> [Dataset excerpts]:
[Start of section]
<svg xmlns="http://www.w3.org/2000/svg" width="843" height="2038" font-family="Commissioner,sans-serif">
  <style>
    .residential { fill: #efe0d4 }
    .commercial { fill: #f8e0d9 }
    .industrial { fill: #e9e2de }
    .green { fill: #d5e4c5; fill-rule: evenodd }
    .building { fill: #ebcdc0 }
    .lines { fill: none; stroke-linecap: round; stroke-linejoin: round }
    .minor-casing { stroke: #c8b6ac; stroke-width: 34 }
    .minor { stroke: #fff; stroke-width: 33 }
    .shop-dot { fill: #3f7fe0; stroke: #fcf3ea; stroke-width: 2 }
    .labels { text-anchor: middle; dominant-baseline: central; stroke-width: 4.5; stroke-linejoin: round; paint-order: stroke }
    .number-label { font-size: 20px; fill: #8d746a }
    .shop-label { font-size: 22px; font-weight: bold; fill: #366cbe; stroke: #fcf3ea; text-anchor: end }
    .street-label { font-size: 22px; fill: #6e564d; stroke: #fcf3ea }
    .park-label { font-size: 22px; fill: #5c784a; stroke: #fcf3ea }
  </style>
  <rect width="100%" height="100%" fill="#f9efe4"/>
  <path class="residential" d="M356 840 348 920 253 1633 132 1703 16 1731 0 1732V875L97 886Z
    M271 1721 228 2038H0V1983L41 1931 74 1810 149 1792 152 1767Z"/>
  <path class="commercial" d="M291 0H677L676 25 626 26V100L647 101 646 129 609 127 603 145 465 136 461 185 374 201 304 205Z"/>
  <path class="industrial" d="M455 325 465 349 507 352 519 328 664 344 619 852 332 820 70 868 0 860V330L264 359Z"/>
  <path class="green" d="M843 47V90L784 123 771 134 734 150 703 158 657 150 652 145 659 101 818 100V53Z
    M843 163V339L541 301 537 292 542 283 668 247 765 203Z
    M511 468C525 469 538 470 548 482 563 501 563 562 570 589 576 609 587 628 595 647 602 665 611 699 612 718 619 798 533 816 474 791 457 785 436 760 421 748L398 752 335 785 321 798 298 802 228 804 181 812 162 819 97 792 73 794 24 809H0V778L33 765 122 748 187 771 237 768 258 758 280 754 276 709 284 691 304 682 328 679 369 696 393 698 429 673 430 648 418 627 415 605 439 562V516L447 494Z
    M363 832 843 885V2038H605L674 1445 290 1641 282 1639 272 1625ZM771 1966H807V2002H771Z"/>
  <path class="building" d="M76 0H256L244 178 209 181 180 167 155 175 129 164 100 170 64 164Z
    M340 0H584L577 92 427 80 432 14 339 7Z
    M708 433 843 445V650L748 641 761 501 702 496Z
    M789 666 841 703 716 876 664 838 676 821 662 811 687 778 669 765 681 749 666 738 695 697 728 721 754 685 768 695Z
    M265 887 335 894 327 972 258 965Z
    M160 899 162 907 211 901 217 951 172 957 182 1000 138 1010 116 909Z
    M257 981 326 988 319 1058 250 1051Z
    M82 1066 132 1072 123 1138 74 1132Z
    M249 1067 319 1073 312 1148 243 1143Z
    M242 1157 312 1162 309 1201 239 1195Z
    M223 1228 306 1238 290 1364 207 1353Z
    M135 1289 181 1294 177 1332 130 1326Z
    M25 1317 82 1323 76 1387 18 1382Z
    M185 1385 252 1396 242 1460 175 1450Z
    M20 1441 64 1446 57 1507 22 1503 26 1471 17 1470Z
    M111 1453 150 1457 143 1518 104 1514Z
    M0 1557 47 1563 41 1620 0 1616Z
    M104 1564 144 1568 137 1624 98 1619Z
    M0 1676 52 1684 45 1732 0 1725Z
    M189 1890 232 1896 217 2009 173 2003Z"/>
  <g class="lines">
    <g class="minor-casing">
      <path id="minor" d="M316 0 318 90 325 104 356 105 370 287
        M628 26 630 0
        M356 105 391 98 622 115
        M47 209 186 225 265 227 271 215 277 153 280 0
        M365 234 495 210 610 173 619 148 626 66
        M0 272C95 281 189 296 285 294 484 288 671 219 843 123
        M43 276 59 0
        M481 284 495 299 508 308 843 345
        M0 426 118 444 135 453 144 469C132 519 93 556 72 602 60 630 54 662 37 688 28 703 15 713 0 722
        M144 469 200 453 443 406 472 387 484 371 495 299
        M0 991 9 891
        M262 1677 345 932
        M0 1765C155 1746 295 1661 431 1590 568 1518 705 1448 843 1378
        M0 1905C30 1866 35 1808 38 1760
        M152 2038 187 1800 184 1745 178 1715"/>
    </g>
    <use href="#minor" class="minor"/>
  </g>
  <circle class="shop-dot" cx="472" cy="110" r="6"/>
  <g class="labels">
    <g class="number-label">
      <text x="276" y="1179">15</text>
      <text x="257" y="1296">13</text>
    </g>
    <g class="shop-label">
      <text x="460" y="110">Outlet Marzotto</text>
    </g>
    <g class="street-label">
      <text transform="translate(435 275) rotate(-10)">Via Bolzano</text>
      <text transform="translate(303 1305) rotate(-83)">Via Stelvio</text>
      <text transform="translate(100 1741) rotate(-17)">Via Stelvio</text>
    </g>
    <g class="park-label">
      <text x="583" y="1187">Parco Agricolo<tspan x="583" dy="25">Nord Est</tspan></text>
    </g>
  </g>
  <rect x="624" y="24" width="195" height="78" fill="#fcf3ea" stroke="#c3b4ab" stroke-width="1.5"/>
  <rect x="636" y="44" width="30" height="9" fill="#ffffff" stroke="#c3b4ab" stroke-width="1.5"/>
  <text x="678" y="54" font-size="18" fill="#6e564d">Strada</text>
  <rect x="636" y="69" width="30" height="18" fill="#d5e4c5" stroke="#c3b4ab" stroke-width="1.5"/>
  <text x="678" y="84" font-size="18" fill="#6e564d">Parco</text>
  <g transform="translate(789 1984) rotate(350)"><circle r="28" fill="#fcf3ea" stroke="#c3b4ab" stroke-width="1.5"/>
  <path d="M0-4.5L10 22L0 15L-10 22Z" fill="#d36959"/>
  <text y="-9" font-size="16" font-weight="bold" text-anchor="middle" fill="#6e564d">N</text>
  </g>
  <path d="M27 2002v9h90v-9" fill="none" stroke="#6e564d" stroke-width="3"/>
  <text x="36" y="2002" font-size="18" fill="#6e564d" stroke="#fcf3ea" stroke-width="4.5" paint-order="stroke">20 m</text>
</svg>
[End of section]
In the entries above, find each line with the string "lines" and copy it.

    .lines { fill: none; stroke-linecap: round; stroke-linejoin: round }
  <g class="lines">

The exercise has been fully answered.